Le dessin du territoire sous le nom Empuriabrava m’avait interpellé. Sous les caractères italiques, une sorte de lacis complexe, comme un circuit électrique sur une carte à puces.
Un sol aménagé, artificialisé et composé par des tracés de la même couleur que la mer Méditerranée, le fleuve de la Muga et les marais avoisinants.
La carte était à trop grande échelle pour en voir davantage. Je décidai de m’y rendre sans chercher à en savoir plus.

Il fallait pour cela reprendre la voiture, monter puis redescendre la route aux lacis abrupts, sur les flancs du Puig Pení. Laisser derrière soi le parc naturel du Cap de Creus, ses criques aux contours saillants et ses sentiers côtiers fouettés par les vents d’Est. Retomber sans transition dans un environnement plan de voies rapides rectilignes ponctuées d’opulents ronds-points. Des voies bordées de palmiers ou de lauriers roses, de zones commerciales et de loisirs ici accumulées. Comme jetées en vrac.
Le paradis de jeux et de consommation de la Costa Brava.

On évoluait ici avec le sentiment de tourner les pages d’un prologue. Sans l’impatience habituelle de passer au premier chapitre.
On était hors saison. C’était le début du mois de mai. Les premiers et encore rares touristes flottaient dans ces grands espaces surdimensionnés et surventilés.
Leurs capacités étaient calibrées sur la fréquentation estivale. Mais on pouvait imaginer sans peine les parkings remplis à craquer lors de la pleine saison, les pare-chocs rutilants sous un soleil de plomb. Les vacanciers se pressant dans les portes-tambours des grandes surfaces offertes à la climatisation. Les cadis pleins de viandes à griller au barbecue, de glaces Miko et de bouées gonflables aux formes improbables (de la licorne au donut). Les files d’attente devant les stations-service et les embouteillages en direction des plages.

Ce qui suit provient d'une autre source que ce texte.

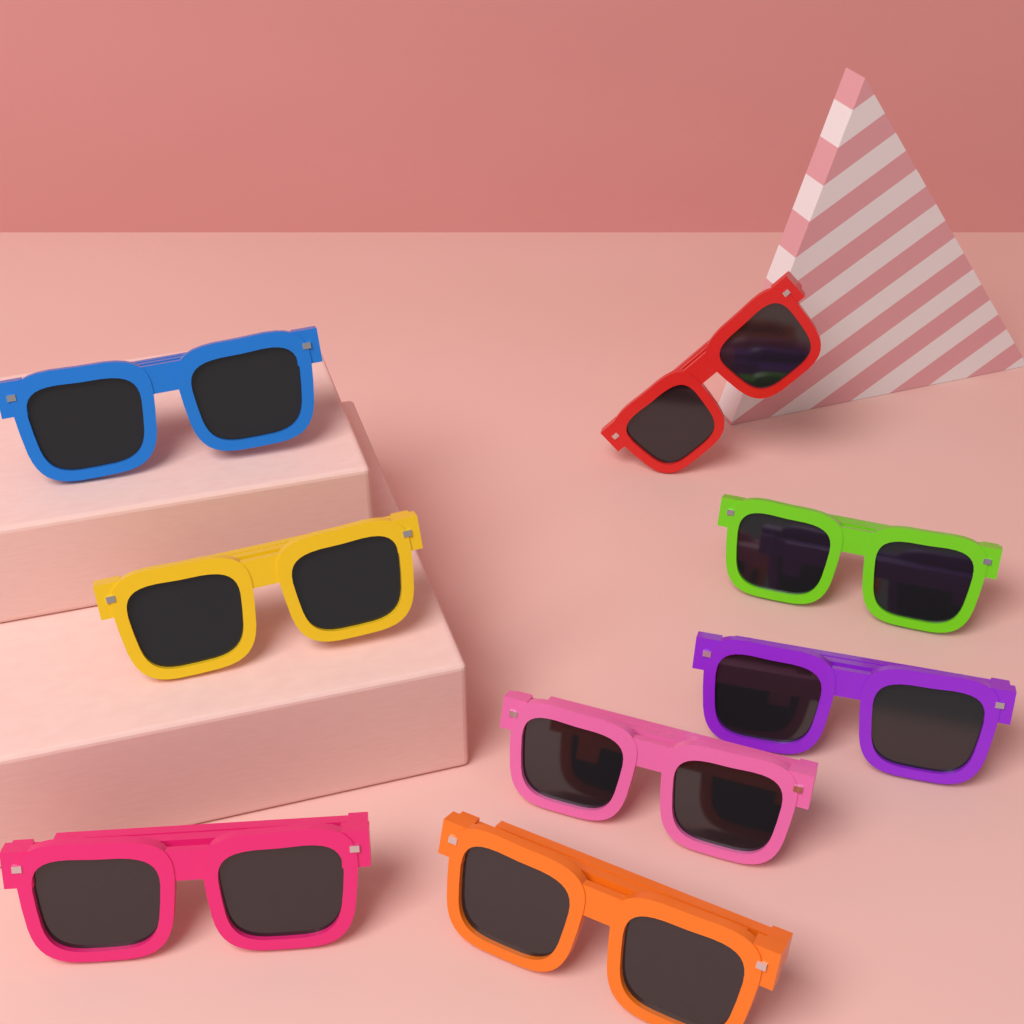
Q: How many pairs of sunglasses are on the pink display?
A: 8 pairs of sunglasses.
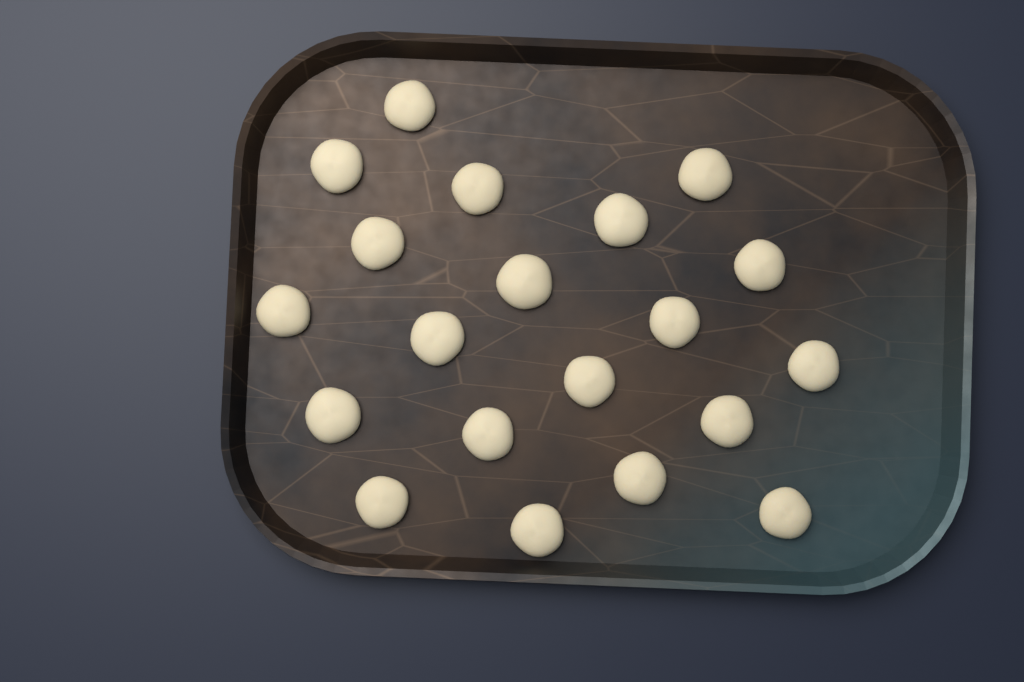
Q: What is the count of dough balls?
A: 20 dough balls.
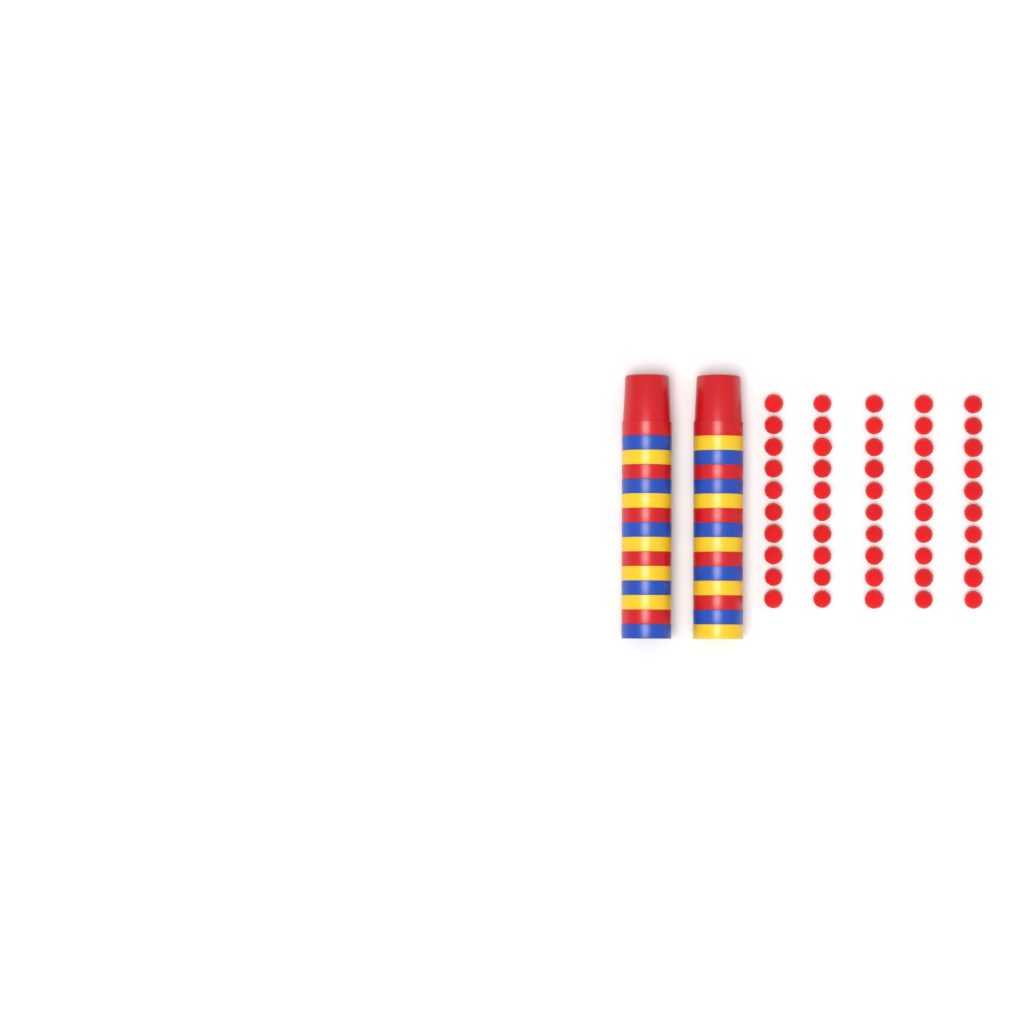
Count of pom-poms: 50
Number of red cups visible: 10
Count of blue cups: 10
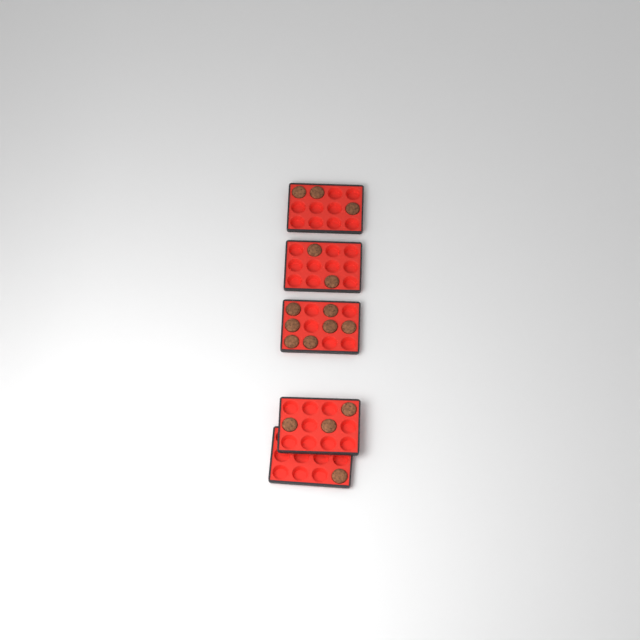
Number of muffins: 16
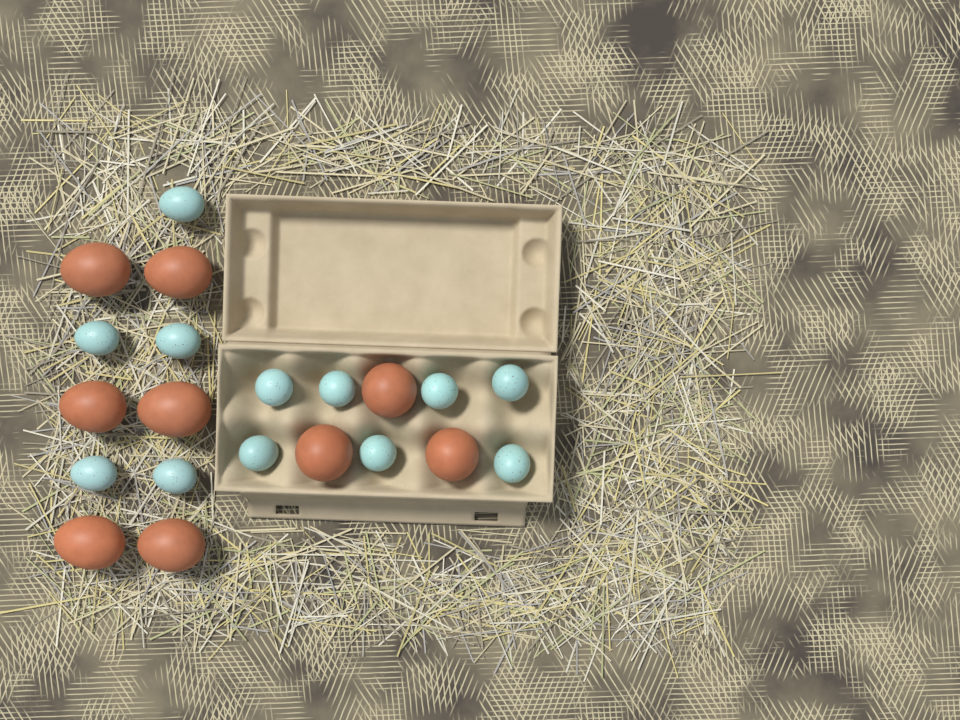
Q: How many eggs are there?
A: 21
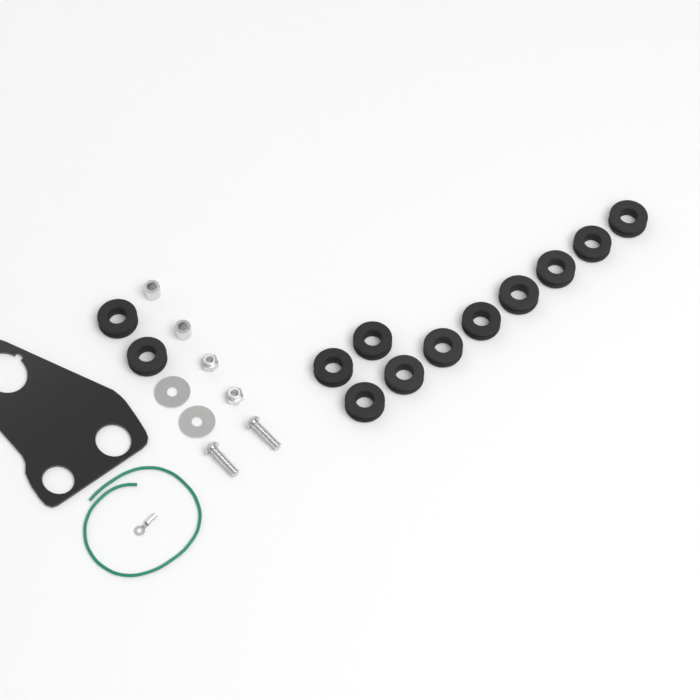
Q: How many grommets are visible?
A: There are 12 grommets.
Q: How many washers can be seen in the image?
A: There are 2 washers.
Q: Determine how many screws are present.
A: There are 2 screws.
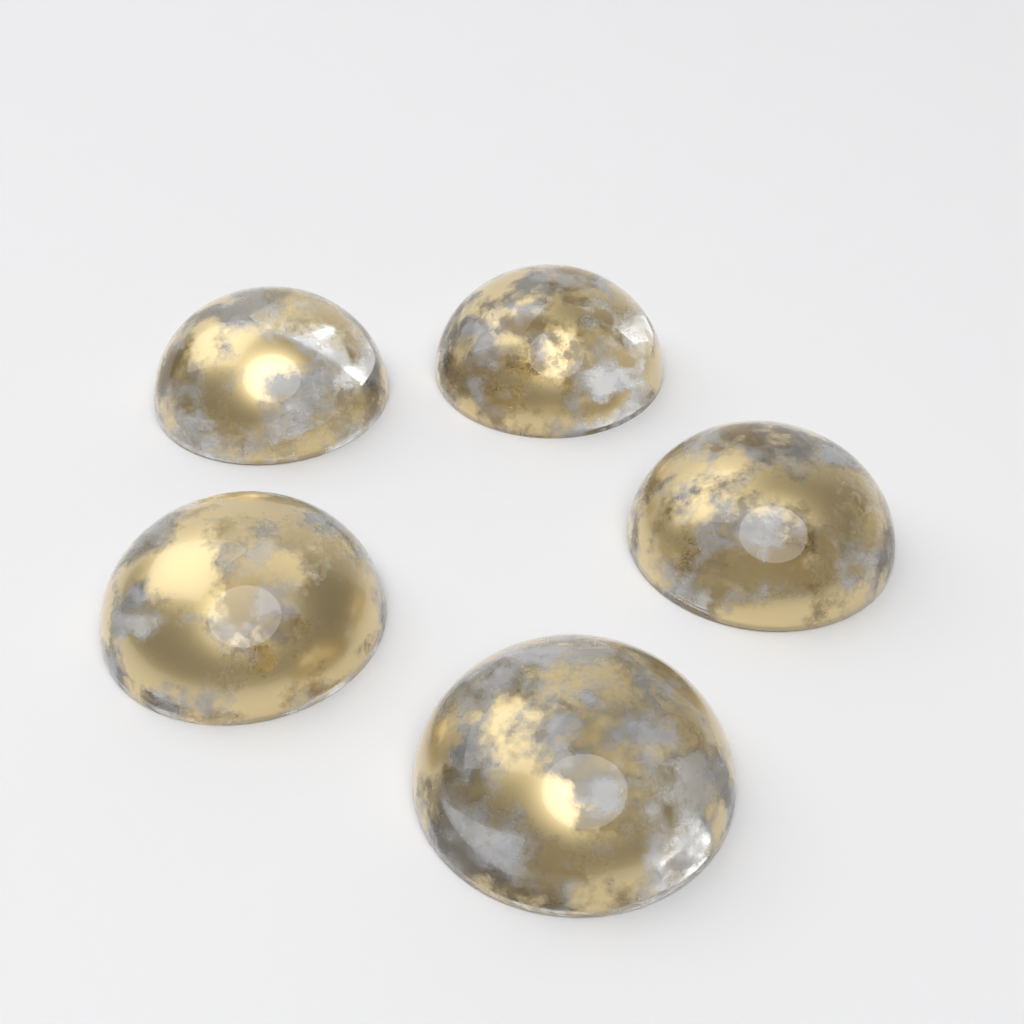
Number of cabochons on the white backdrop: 5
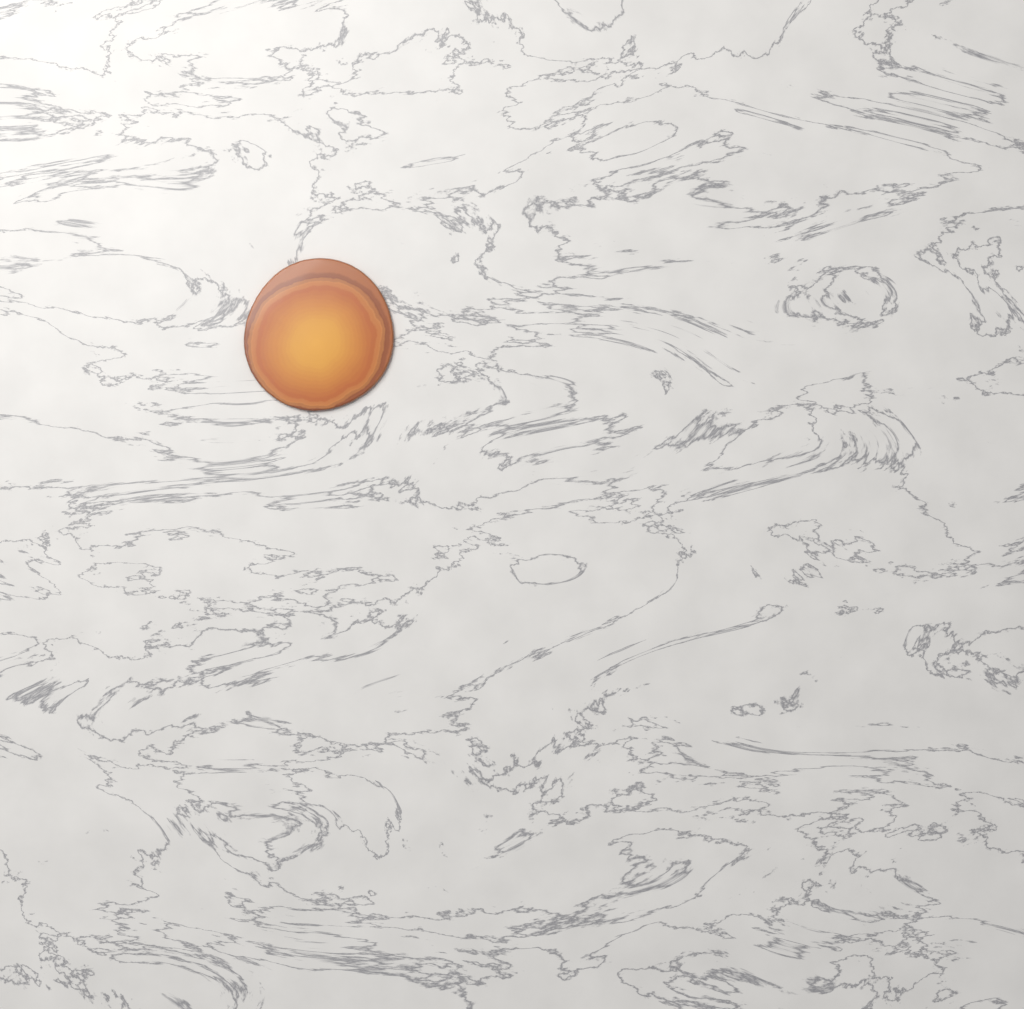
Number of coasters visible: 1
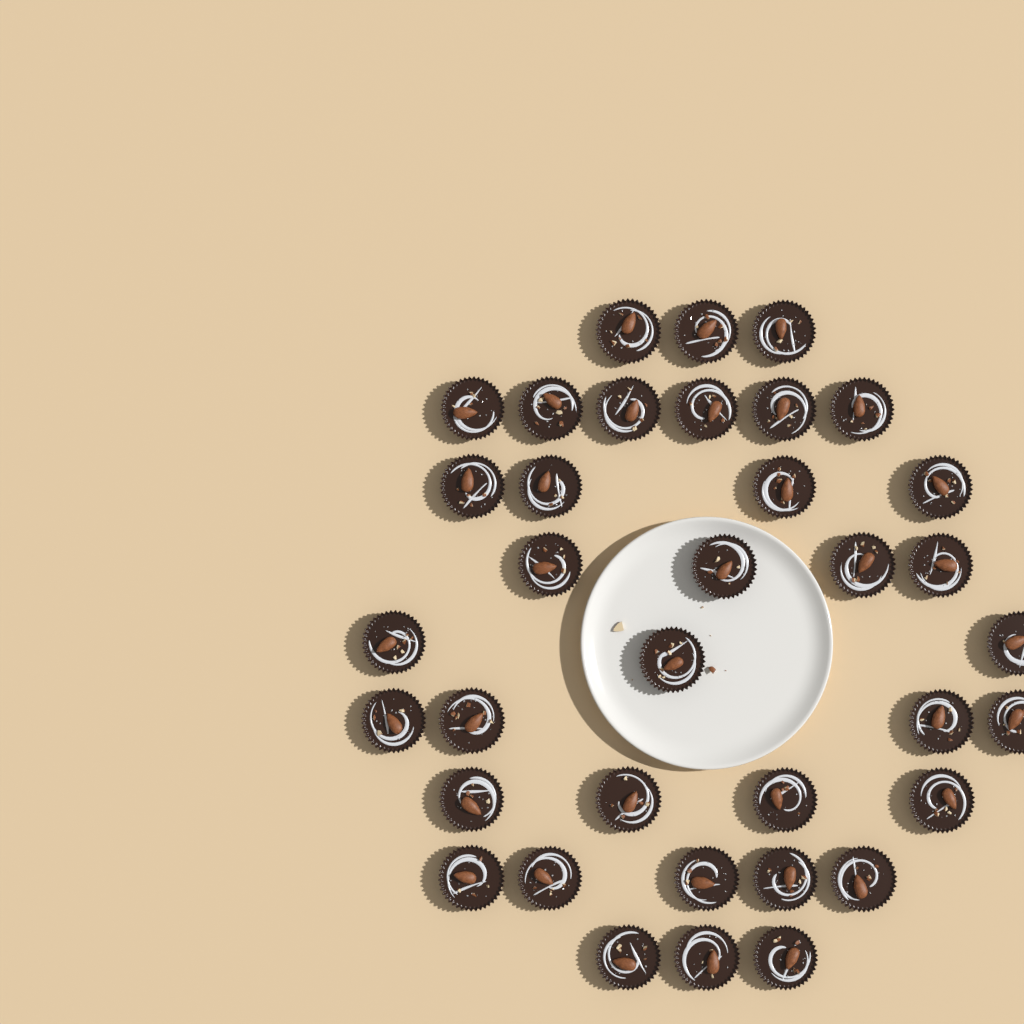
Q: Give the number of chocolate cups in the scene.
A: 36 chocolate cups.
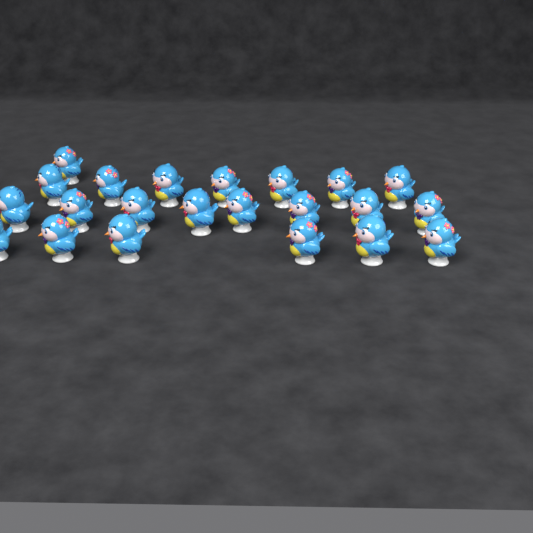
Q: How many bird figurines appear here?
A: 22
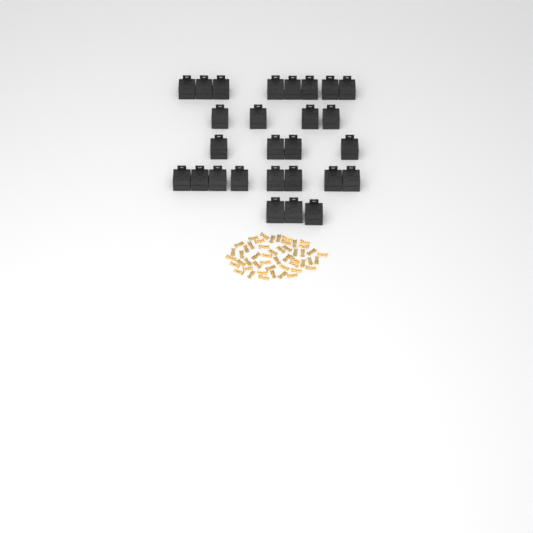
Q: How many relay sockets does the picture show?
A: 27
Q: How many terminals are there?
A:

Les serviettes sur les sièges des voitures pour éviter les auréoles de sel au séchage. Les parcs aquatiques et d’attractions diverses grouillant de monde et donnant le relais aux night-clubs le soir venu. D’ailleurs, une ancienne discothèque venait d’être classée ici monument historique. Comme si, ici, les échelles de valeurs s’appliquaient à d’autres référentiels.
Mais pour le moment, tout cela n’était qu’un grand espace fluide et vacant.
Dramatiquement disponible.

Oasis désertique © Gangarossa Laurie

Je tombai rapidement sur le panneau d’entrée d’Empuriabrava. Un panneau voisin indiquait la frontière franco-espagnole à 40 km. Frontière où l’on recommençait à passer au pas, alors qu’il y avait quelques années de cela, on aurait pu se passer de rétrograder. Entre ici et la frontière une espèce de zone franche dédiée aux vacances. Les plaques d’immatriculation parlaient de toute l’Europe. Le décompte rapide auquel je me livrais fit émerger ce peloton de tête : espagnols, français et allemands. Une mitoyenneté géographique. Un entre-soi culturel établi qui tenait ici ses quartiers.
Cela semblait si facile d’être-là et d’en profiter. Si accessible. Un territoire efficace qui répondait aux attentes explicites de mer, de soleil, de détente et d’abondance.
À un carrefour, on m’interpella :
« Bonjour, vous êtes française ? (la question relevait davantage de l’affirmation : coup d’œil jeté à la plaque d’immatriculation) Vous savez où est la plage ? »
Je fis comme tout le monde et pris la direction attendue. Me laissant guider par les hautes silhouettes des complexes balnéaires et les drapeaux multinationaux hissés haut sur le port.
J’eus toute la liberté de choisir ma place de stationnement sur les parkings déserts. En plus, hors saison, c’était gratuit.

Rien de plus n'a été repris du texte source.